▶ Excerto selecionado
────────
O primeiro canto

O primeiro canto

quarta-feira, 13 de novembro de 2024

Meus queridos analfabetos


"A figura que há tempo domina a cena social é a do 'analfabeto secundário'. Pode ser um ministro, um gestor, uma empregada de caixa de supermercado."


 Por José Fanha



Sorrio sempre que alguém diz: "Não gosto de ler."
Todo o homem é um leitor. Lê imagens, sinais, signos e palavras. Lê a linguagem das nuvens e sabe que vai chover. Lê a linguagem dos pássaros, a das cabras, a das águas, lê todas as linguagens da natureza. Lê as linguagens que se lêem com a vista, com o olfacto, com o sabor, com o ouvido, com a pele. Para sobreviver na selva ou na tundra, os nossos antepassados dos tempos pré-históricos tinham que ser muito bons leitores.
A esta capacidade original de ler veio juntar-se a capacidade de nomear através da palavra. Esse foi um primeiríssimo acto mágico e maravilhoso, fundador da história da humanidade.
────────
(Itens armazenados do conjunto de dados)
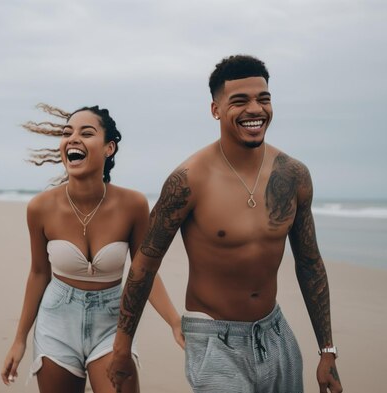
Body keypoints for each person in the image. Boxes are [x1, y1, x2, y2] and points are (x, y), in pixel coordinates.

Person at [108, 55, 343, 393]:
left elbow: (309, 264)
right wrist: (121, 347)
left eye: (263, 99)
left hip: (275, 333)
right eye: (240, 100)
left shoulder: (292, 175)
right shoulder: (188, 180)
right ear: (215, 109)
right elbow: (145, 263)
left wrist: (327, 351)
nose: (255, 109)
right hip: (215, 341)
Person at [0, 104, 184, 393]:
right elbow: (38, 273)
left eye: (86, 133)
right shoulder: (40, 208)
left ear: (109, 148)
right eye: (67, 133)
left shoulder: (132, 205)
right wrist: (20, 339)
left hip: (113, 321)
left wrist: (175, 321)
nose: (73, 138)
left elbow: (143, 271)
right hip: (56, 320)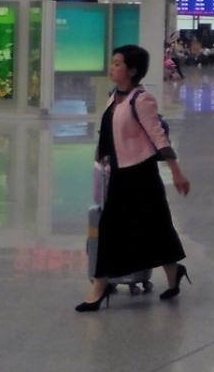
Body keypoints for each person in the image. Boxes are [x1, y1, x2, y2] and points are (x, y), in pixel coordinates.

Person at [77, 45, 191, 312]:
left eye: (118, 63)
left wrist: (176, 171)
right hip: (118, 173)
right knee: (109, 229)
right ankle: (100, 285)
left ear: (132, 70)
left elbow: (158, 137)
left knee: (157, 228)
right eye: (113, 62)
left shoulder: (141, 100)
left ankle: (173, 273)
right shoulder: (113, 98)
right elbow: (106, 135)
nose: (112, 67)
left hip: (142, 174)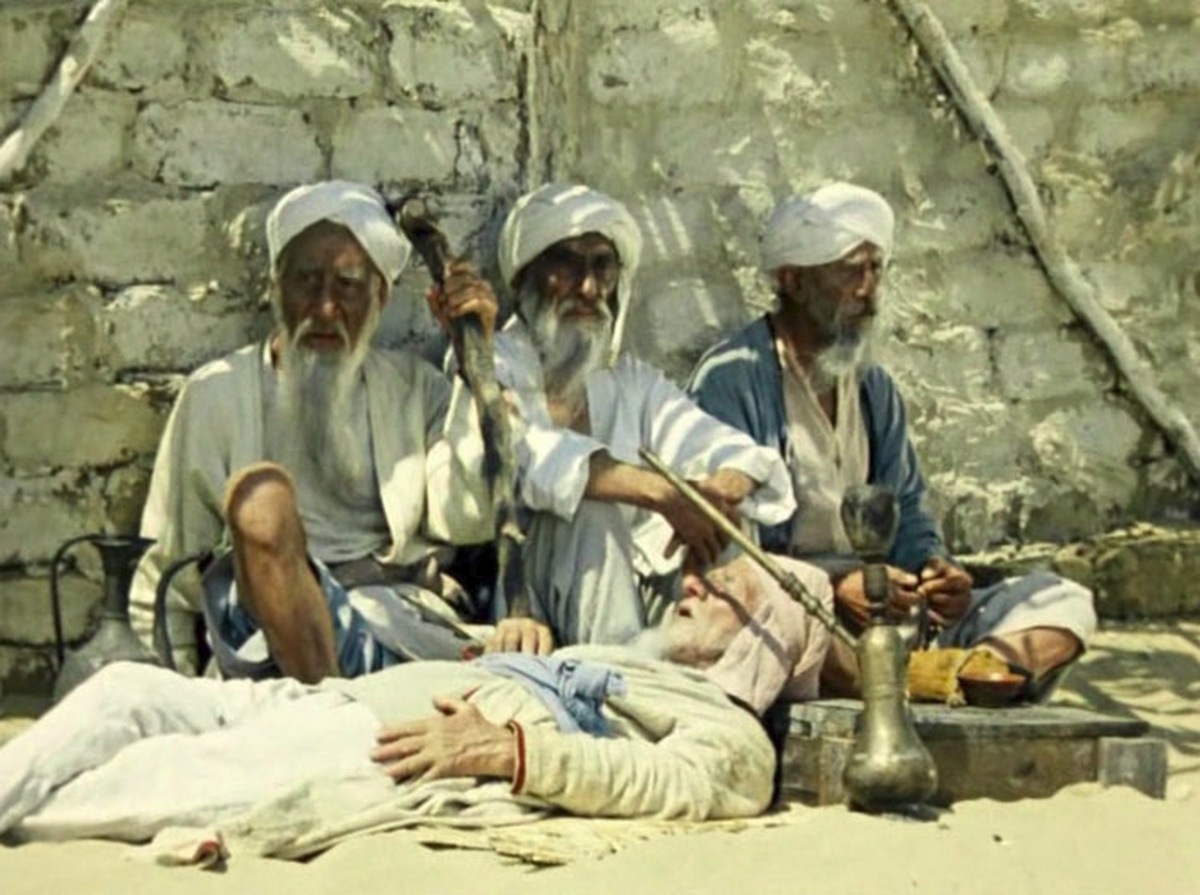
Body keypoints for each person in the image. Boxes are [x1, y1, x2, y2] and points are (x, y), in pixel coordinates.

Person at [0, 554, 833, 846]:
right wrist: (513, 643)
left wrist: (510, 750)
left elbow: (665, 784)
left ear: (766, 632)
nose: (692, 583)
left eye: (723, 587)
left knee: (153, 773)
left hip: (384, 746)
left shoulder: (732, 735)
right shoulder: (628, 658)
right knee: (127, 688)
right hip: (335, 698)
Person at [687, 182, 1097, 699]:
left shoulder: (872, 386)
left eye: (876, 269)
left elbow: (908, 509)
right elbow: (730, 552)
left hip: (887, 610)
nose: (868, 289)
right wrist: (834, 589)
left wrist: (935, 572)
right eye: (850, 271)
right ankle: (935, 684)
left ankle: (961, 675)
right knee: (780, 620)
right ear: (793, 280)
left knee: (1061, 599)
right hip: (801, 608)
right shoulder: (732, 380)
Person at [131, 180, 501, 683]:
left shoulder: (416, 390)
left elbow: (467, 520)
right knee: (263, 503)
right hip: (267, 633)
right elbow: (166, 571)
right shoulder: (216, 394)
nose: (325, 308)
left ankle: (331, 703)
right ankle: (329, 699)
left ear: (380, 297)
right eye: (307, 281)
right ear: (275, 289)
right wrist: (172, 681)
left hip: (387, 627)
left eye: (348, 285)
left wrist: (472, 359)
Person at [427, 183, 796, 655]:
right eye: (567, 265)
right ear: (523, 277)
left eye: (602, 266)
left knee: (722, 523)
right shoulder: (490, 360)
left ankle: (720, 680)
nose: (589, 288)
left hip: (632, 586)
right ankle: (623, 684)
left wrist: (720, 490)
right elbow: (528, 458)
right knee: (590, 512)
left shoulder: (626, 378)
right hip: (528, 598)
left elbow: (724, 446)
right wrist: (663, 494)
────────
▶ Tarefa 1
Reescreva, por favor, o excerto de "quarta-feira, 13 de" a "muito bons leitores.", trocando "pássaros" por "lobos".
▶ Tarefa 2
Resuma o excerto em duas frases.
▶ Tarefa 3
Responda às perguntas seguintes com base no excerto:
(a) Em que data foi publicado?
(b) Segundo a citação inicial, que figura domina há tempo a cena social?
(c) Que linguagem se lê para saber que vai chover?

▶ Resposta escrita 1
quarta-feira, 13 de novembro de 2024

Meus queridos analfabetos


"A figura que há tempo domina a cena social é a do 'analfabeto secundário'. Pode ser um ministro, um gestor, uma empregada de caixa de supermercado."


 Por José Fanha



Sorrio sempre que alguém diz: "Não gosto de ler."
Todo o homem é um leitor. Lê imagens, sinais, signos e palavras. Lê a linguagem das nuvens e sabe que vai chover. Lê a linguagem dos lobos, a das cabras, a das águas, lê todas as linguagens da natureza. Lê as linguagens que se lêem com a vista, com o olfacto, com o sabor, com o ouvido, com a pele. Para sobreviver na selva ou na tundra, os nossos antepassados dos tempos pré-históricos tinham que ser muito bons leitores.

▶ Resposta escrita 2
Segundo o autor, todo o homem é um leitor que lê imagens, sinais, palavras e as linguagens da natureza, e os antepassados pré-históricos tinham de ser muito bons leitores para sobreviver. A essa capacidade original de ler juntou-se a de nomear através da palavra, um primeiro gesto mágico que fundou a história da humanidade.

▶ Resposta escrita 3
(a) Quarta-feira, 13 de novembro de 2024.
(b) A do "analfabeto secundário".
(c) A linguagem das nuvens.